Hristiyan Kral Fernando ise uzun boylu, beyaz tenli, yakışıklı, insancıl, barış yanlısı, kibar, şefkatli, savaşta daha fazla askerinin ölmemesi için teslim olmayı bile göze alan erdemli bir karakteri temsil etmektedir. Hristiyan şovalye ve askerler de cesur, insancıl, ilkeli, düşman askerlerine bile adaletli davranan ve kralları için sonuna kadar savaşmayı göze alan krallarına sadık karakterler olarak sunulmaktadır. Müslümanların korkak olarak sunulduğu çizgi film, Endülüs fatihi Tarık Bin Ziyad'ın İberya yarımadasına geldiği ilk günden beri İslam'ın ruhuna uygun fetih şuuruyla Endülüs'ü fethettiği gerçeğinden fersah fersah uzaktır. Söz konusu filmin sonlarında İberya adasını fethetmeye gelen Müslüman askerlerin kendilerine yaklaşan ağaçların altında düşman askerlerinin gizlendiğini sanıp korktukları, canlarını kurtarmak için savaş alanını terkettikleri sahneler ile Müslüman askerler şaşkın, korkak ve bencil insanlar olarak tasvir edilmektedir. Film geneline hakim olan anlatım dilinde ve deşifresi yapılan kliplerde de görüleceği üzere Müslüman karakterler için genellikle "hain", "korkak", "hiçbir şeye saygıları olmayan", "vahşi" nitelemeleri yapılmaktadır. Filmin Müslümanlarla ilgili hemen her karesinde üzerinde hilal ve yıldız simgelerinden oluşan bayrak ve sancak yer alır. Bayraklar üzerindeki şekil, renk ve semboller; milletlerin inançlarını, düşüncelerini ve hafızalarda derin izler bırakan hatıralarını yansıtır. Ancak Müslümanların ve dolayısıyla hilal ve yıldız simgelerinden müteşekkil bayrağın yer aldığı tüm sahnelere kurgu açısından negatif bir kompozisyon hakimdir. Toplumda istenmeyen özelliklerin, davranışların ve tavırların Müslüman karakterler üzerinden sunulması Müslümanları temsil eden söz konusu bayrağın yüklendiği inanç, düşünce ve hatıraları değersizleştirmekte ve aşağılamaktadır. Müslümanların ve İslami değerlerin küçük düşürüldüğü, aşağılandığı, tezyif edildiği ve Hristiyanların yüceltildiği bu film, tür olarak bir çocuk programı olması hasebiyle de daha sakıncalı bir hal almaktadır.”

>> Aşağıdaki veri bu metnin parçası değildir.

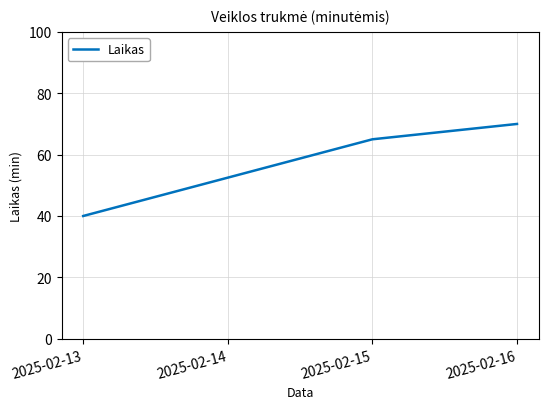

What is the sum of the values at 2025-02-15 and 2025-02-13?

105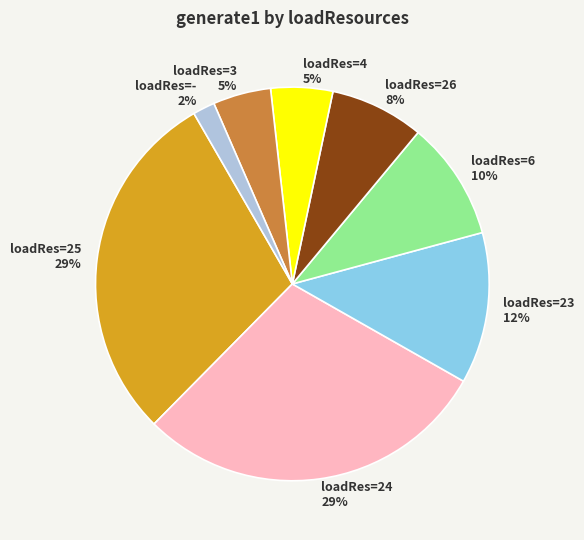

To the nearest percent, what is the difference between the largest and smallest slice percentages?

27%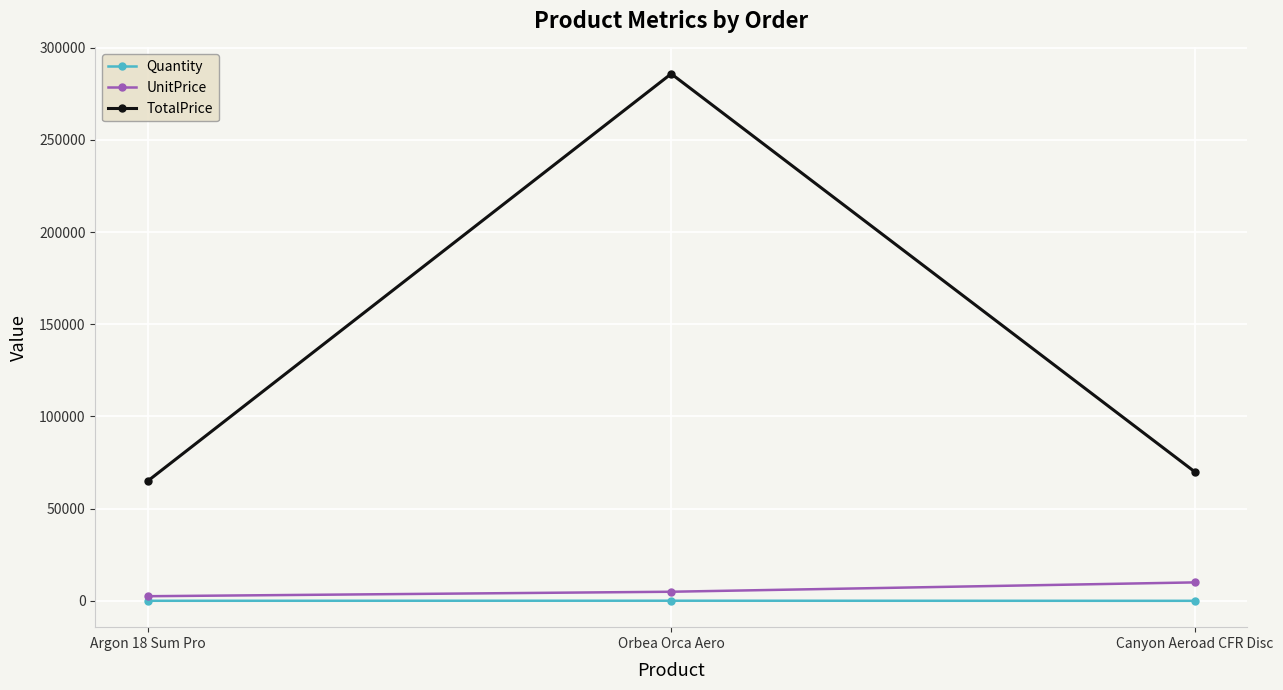

Between Argon 18 Sum Pro and Orbea Orca Aero, which series saw the biggest shift?

TotalPrice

Şeklindeki değerlendirmelere yer verilmiş olduğu,
TV EM Yayın Kuruluşu'nun söz konusu yayını ile, 6112 sayılı Kanun'un 8’inci maddesinin birinci fıkrasının (f) bendi ile ikinci fıkrası hükmünü ihlal ettiği, kanaatinin Daire Başkanlığınca belirtildiği,
Konu hakkında karar alınmasını teminen yazının Üst Kurula havale edildiği, anlaşılmaktadır.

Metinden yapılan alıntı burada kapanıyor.